#### [ENUNCIADO DA TAREFA]
Repete, sem qualquer alteração, o trecho do texto sobre a reestruturação da TAP que vai desde "Ainda que todos" até "(no cenário otimista)", inclusive.

#### [TEXTO FORNECIDO]
━━━━━━━━━━━━━━━━━━━━
Do outro lado também não parece haver grande abertura para recuar ou rever de forma significativa as condições que estão a ser postas em cima da mesa. Mas para além dos despedimentos, as outras matérias que a empresa quer rever (como a redução da massa salarial e mexidas em horários e tempos de descanso) são direitos consagrados em instrumentos de contratação coletiva — acordos de empresa — que não podem ser alterados de forma unilateral, a não ser com recurso a legislação que já não é usada há décadas, como noticiou o Observador, ou com decisões políticas que impliquem produção legislativa específica para resolver o caso TAP.

TAP estuda recorrer a lei de 1977 para suspender os acordos com sindicatos de forma unilateral

A discussão política sobre o futuro da TAP

E esta seria uma das formas de o plano de reestruturação da TAP chegar à votação em Parlamento, mesmo que não fosse essa a intenção do Governo. Situações de direito laboral, sobretudo quando estão em causa direitos fundamentais, como são as garantias salvaguardadas em acordos de empresa, deverão ser definidos por lei e aprovados pelo Parlamento, e não apenas pelo Governo. Ainda que o Executivo optasse por legislar através de decreto-lei à medida da TAP, os deputados poderiam sempre pedir a sua reapreciação parlamentar.

Outra matéria que poderá exigir votação parlamentar seria uma nova injeção de dinheiros públicos ou uma garantia do Estado em montante superior ao que está fixado na proposta aprovada de Orçamento do Estado para 2021 e que é de 500 milhões de euros. Mas este cenário foi também afastado pelo Governo que considera existirem já no Orçamento aprovado instrumentos de financiamento que permitem acomodar mais apoio público à TAP, nomeadamente através da atribuição de garantias do Estado a empréstimos privados.

A votação do plano da TAP pelos partidos seria uma abordagem pragmática  — porque se anteciparia a eventuais necessidades ou chamadas de diploma por parte do Parlamento — mas também tática — porque obrigaria os partidos a definirem as suas posições face à reestruturação da empresa e a ser co-responsáveis pelo resultado final, partilhando a fatura deste processo, quer contribuam para a aprovação, quer sejam decisivos para a rejeição.

No entanto, o líder do PSD, Rui Rio manifestou-se contra a possibilidade, acusando o Governo de fugir às suas responsabilidades já que esta é uma matéria da competência exclusiva do poder executivo, como foram outras reestruturações e decisões relativas à companhia aérea.

Ainda que todos estes obstáculos sejam ultrapassados e o plano seja aprovado, o mais difícil poderá ser executá-lo. A TAP parte para esta missão com o Estado como o maior acionista (o que minimiza conflitos com privados, mas enfraquece o know-how), uma administração atualmente liderada por presidente executivo interno, trabalhadores pouco motivados para atravessar um céu cheio incertezas sobre a retoma da aviação e muita concorrência.

TAP deve operar a menos de 50% em 2021. Plano só prevê retoma total em 2024 (no cenário otimista)

Para cumprir as metas prometidas a Bruxelas, não basta conseguir sobreviver, é preciso recuperar uma parte do mercado que foi perdida, não perder dinheiro na operação, e conseguir libertar meios financeiros para pagar os compromissos financeiros que foram adiados, as dívidas, e até repor, se for esse o acordo negociado, algumas das regalias que agora pretende cortar aos seus colaborares. Terá ainda de conseguir atrair investidores privados, mesmo que numa primeira fase sejam subscritores de dívida e não de capital.

E não há segundas oportunidades em caso de erro. Depois de receber esta ajuda de Estado, a TAP não pode voltar a recorrer a este mecanismo durante dez anos. A última vez que o fez foi em 1994, um processo que foi finalizado no final do século passado.

Atualizado no dia 10 de dezembro, com a clarificação do Governo de que o plano de reestruturação da TAP não será votado na Assembleia da República.
━━━━━━━━━━━━━━━━━━━━
#### [OS DADOS]
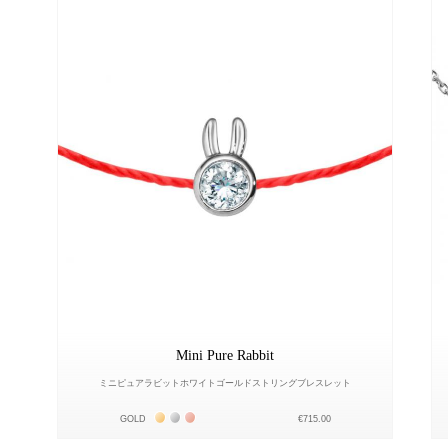
Mini Pure Rabbit
ミニピュアラビットホワイトゴールドストリングブレスレット
Жёлтое золото 18К
Белое золото 18К
Розовое золото 18К
GOLD
€715.00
━━━━━━━━━━━━━━━━━━━━
#### [RESULTADO DA TAREFA]
Ainda que todos estes obstáculos sejam ultrapassados e o plano seja aprovado, o mais difícil poderá ser executá-lo. A TAP parte para esta missão com o Estado como o maior acionista (o que minimiza conflitos com privados, mas enfraquece o know-how), uma administração atualmente liderada por presidente executivo interno, trabalhadores pouco motivados para atravessar um céu cheio incertezas sobre a retoma da aviação e muita concorrência.

TAP deve operar a menos de 50% em 2021. Plano só prevê retoma total em 2024 (no cenário otimista)